**TASK A**:
Name every coastal community or low-lying area that the mangrove article says was protected by mangroves.
**TASK B**:
Condense the paragraph of the mangrove article beginning "From wildfires in Greece" into a short list of its main facts.
**TASK C**:
Resume the mangrove article, picking up after its final sentence.

**TEXT**:

^^^^^^^^

Growing a sustainable family tree: Why we’ve nurtured mangroves since the 1940s

From wildfires in Greece to floods in Germany and heatwaves in North America, we are witnessing many more adverse climatic conditions today. These include more intensive cyclonic activity across the Indian subcontinent where 40% of the world’s population lives within 100 km of the coast — 170 million Indians living in coastal areas already feel intense weather phenomena impacting their lives and livelihoods.

In this situation, we must rely ever more on mangrove forests which protect us against extreme weather. Mangroves in Tamil Nadu, for instance, protected the coastal communities of Pichavaram and Muthupet from complete destruction during 2004’s tsunami while in 2021, low-lying areas like Jharkhali in the Sundarbans survived Cyclone Yaas only because of mangroves planted by women in the Jharkhali Sabuj Bahini.

^^^^^^^^

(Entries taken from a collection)
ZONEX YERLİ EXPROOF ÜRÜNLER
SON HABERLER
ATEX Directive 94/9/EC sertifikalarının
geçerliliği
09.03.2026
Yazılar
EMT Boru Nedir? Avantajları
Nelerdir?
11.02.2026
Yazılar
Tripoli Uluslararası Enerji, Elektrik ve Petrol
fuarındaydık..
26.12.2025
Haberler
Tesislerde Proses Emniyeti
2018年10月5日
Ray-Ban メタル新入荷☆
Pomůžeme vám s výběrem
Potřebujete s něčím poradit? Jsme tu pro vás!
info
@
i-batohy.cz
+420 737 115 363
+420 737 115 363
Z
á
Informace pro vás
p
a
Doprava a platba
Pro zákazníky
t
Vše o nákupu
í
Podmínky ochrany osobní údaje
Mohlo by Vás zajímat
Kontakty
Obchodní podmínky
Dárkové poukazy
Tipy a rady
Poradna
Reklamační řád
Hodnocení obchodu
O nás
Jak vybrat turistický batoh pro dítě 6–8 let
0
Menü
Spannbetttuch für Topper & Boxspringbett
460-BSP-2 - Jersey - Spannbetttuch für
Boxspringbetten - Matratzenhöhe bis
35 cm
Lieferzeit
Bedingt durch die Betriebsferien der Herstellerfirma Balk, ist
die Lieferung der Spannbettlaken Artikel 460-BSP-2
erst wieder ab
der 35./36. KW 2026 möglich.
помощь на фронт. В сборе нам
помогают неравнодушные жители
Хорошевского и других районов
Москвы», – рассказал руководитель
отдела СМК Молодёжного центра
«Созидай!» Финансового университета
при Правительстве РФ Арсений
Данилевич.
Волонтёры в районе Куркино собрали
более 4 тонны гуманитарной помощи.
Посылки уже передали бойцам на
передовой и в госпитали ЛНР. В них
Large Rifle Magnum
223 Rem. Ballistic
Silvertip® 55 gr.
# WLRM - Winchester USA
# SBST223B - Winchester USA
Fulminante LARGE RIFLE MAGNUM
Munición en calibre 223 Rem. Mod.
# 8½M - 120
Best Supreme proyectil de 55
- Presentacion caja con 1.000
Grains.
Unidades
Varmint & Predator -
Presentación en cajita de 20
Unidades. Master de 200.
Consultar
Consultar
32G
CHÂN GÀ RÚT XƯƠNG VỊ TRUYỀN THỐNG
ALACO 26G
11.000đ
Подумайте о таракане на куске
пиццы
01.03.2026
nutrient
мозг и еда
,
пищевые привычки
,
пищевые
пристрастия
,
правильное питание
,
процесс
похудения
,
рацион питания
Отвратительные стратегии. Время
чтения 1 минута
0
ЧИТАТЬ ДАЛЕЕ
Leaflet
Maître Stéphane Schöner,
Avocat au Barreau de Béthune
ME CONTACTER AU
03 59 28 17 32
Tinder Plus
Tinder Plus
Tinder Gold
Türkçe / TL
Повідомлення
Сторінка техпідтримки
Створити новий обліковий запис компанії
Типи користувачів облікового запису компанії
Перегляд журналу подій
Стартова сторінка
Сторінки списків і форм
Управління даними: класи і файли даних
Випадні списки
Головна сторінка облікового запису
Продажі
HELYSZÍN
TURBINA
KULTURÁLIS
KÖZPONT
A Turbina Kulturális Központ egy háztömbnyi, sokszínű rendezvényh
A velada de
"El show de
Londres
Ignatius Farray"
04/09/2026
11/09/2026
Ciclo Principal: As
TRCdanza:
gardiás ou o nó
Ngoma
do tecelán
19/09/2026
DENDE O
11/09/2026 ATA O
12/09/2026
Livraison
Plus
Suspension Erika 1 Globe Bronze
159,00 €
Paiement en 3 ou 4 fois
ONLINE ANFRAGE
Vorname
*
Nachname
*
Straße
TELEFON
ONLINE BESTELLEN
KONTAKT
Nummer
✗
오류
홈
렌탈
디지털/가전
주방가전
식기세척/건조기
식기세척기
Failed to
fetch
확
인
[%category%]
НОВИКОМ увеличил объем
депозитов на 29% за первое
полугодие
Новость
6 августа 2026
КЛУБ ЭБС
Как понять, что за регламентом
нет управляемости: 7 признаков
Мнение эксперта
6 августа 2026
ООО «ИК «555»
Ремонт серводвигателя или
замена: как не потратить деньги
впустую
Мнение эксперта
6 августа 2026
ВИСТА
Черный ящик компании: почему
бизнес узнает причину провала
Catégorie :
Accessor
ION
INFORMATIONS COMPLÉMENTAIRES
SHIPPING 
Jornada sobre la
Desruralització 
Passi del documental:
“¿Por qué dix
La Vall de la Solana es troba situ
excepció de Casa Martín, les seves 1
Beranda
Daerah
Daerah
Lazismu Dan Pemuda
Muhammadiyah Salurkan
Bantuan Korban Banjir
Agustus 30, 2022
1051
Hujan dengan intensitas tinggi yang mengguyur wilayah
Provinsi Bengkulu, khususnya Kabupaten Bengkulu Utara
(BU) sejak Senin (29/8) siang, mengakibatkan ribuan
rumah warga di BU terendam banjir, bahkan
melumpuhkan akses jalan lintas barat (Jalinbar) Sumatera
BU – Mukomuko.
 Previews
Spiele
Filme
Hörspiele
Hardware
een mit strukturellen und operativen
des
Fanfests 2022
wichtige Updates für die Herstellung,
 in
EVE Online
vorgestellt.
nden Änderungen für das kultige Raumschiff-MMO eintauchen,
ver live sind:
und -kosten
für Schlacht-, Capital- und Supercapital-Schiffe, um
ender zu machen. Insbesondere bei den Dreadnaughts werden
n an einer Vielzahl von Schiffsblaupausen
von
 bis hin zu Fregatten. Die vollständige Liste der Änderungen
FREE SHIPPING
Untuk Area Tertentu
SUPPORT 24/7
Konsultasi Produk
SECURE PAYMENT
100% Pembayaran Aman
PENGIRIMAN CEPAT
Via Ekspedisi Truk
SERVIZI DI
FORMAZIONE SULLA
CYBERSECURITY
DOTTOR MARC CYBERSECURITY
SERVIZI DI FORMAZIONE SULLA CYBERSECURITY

^^^^^^^^

**REPLY A**:
Pichavaram, Muthupet, Jharkhali

**REPLY B**:
- Adverse climatic conditions are becoming more frequent, such as wildfires in Greece, floods in Germany and heatwaves in North America.
- Cyclonic activity is intensifying across the Indian subcontinent.
- 40% of the world's population lives within 100 km of the coast.
- 170 million Indians in coastal areas already feel intense weather affecting their lives and livelihoods.

**REPLY C**:
Apart from their strengthening powers, mangroves, with saltmarshes and seagrasses, are among just three marine blue carbon ecosystems recognised by the Intergovernmental Panel on Climate Change (IPCC) as capable of helping a country reduce its emissions. Afforestation has a direct role in this — but a common misconception is that this means terrestrial forest ecosystems. This land-centric discourse ignores the massive potential of coastal forests like mangroves.

Globally, around 33 billion tonnes of carbon dioxide (or three-quarters of the world’s emissions in 2019) are locked away in blue carbon ecosystems. These store upto five times as much carbon dioxide as terrestrial forests because they accumulate carbon vertically in layers.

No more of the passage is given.